Data to use below:

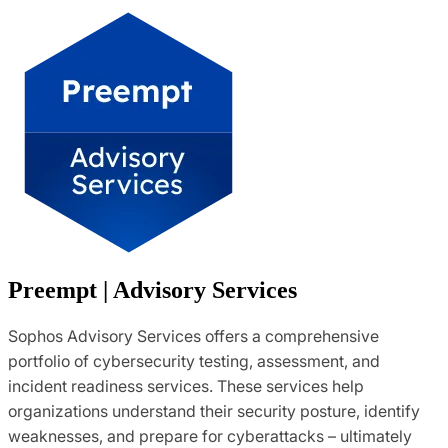
Preempt | Advisory Services
Sophos Advisory Services offers a comprehensive
portfolio of cybersecurity testing, assessment, and
incident readiness services. These services help
organizations understand their security posture, identify
weaknesses, and prepare for cyberattacks – ultimately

End of Data to use.

» Job
Where in the records above does the word "Advisory" appear? Copy each line that holds it.

» Answer to the problem
Preempt | Advisory Services
Sophos Advisory Services offers a comprehensive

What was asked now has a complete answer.